2026年9月11日(金)

韓国軍機関紙『国防日報』で追う

2026年9月11日

 韓国の李在明大統領は就任後初の内閣改造で安圭伯国防部長官を更迭し、後任に予備役陸軍大将の姜信哲を指名した。陸軍士官学校中心の構造を崩そうとしてきた国防政策と、その陸士出身者に舵を委ねる人事は噛み合わない。そのような中で国防予算は前年比実質10%増の70兆ウォンを超えた。

李在明政権の国防政策に矛盾する長官人事

 李在明大統領は8月30日の改閣で、国防部長官候補に姜信哲・駐サウジアラビア大使を指名した。就任から1年2カ月で安圭伯長官が退く。

 人事聴聞会は9月16日に国会国防委員会で開かれる。国防部長官人事は国会の同意を要さず、聴聞経過報告書が採択されなくても大統領は任命できる。

 安氏は朴正煕らによる1961年の軍事クーデター以降、60年余り軍出身が独占してきた長官ポストに就いた初の民間出身者として注目された。だが、防衛兵服務時の軍務離脱疑惑をめぐる追及が続き、大田・自雲台に4年制の統合国軍士官学校を設ける基本計画を国防部が公表すると、予備役や同窓会の反発が噴き出した。改革の推進力を確保するために長官を代えた、というのが韓国メディアの見方だ。

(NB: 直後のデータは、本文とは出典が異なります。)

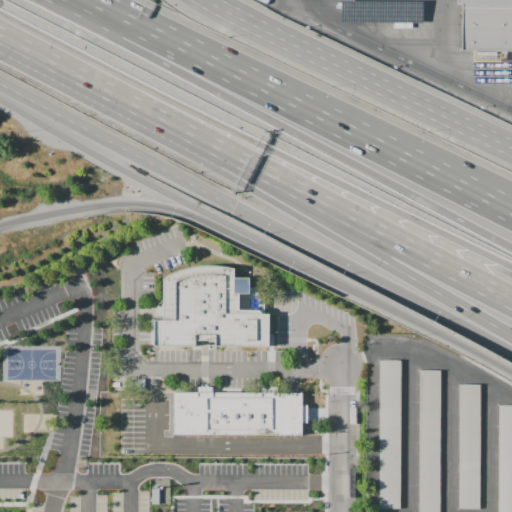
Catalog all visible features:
road: (97, 4)
road: (310, 7)
road: (76, 12)
building: (380, 13)
building: (485, 24)
building: (487, 26)
road: (160, 35)
road: (141, 52)
road: (412, 61)
road: (104, 66)
road: (357, 74)
road: (16, 88)
road: (93, 91)
road: (9, 104)
road: (308, 109)
road: (259, 115)
road: (84, 125)
road: (52, 129)
road: (263, 146)
road: (224, 157)
road: (213, 158)
road: (116, 166)
road: (450, 170)
road: (444, 177)
road: (180, 178)
road: (389, 184)
road: (283, 185)
road: (504, 187)
road: (268, 196)
road: (378, 202)
road: (189, 204)
road: (230, 204)
road: (499, 204)
road: (162, 206)
traffic signals: (235, 207)
road: (55, 214)
road: (259, 219)
road: (9, 222)
road: (365, 225)
road: (481, 232)
road: (253, 237)
road: (248, 241)
road: (357, 246)
road: (475, 248)
road: (344, 262)
road: (324, 274)
road: (322, 276)
road: (468, 278)
road: (132, 289)
road: (388, 307)
road: (464, 308)
building: (211, 309)
building: (207, 310)
road: (316, 311)
road: (458, 320)
road: (456, 340)
road: (429, 353)
park: (34, 365)
road: (236, 368)
road: (80, 399)
building: (237, 412)
building: (238, 414)
parking lot: (114, 423)
parking lot: (144, 424)
park: (7, 425)
building: (388, 433)
building: (390, 434)
road: (341, 438)
building: (428, 440)
building: (430, 441)
road: (210, 444)
building: (467, 446)
building: (469, 447)
building: (504, 458)
building: (505, 459)
road: (62, 481)
road: (90, 497)
road: (195, 497)
road: (170, 501)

 後任は陸軍士官学校46期。90年に任官し、第11師団長、合同参謀本部作戦本部長を経て、2023年に大将へ昇進して米韓連合軍司令部副司令官を務めた。25年9月に予備役へ編入され、今年初めから駐サウジ大使の職にあった。金大中政権から尹錫悦政権まで政権の色を問わず中枢ポストを歩んだ経歴には、専門性への高い評価と、政権に合わせる調整型だという評価が併存する。

 しかし、この人事は、李政権自身の国防路線とは噛み合わない。国防部は6月10日、軍情報機関の政治介入を断つとして国軍防諜司令部の解体を発表し、動向調査や世評収集といった権力型機能を廃止した。士官学校統合も、陸士中心の人事構造を崩す文脈で語られてきた。

 その象徴だった文民長官を下ろし、陸士出身の4つ星に委ねる。青瓦台の国家安保室1次長も国防秘書官も、陸軍参謀総長も陸士出身で、2期目の国防政策は陸軍が主導することになる。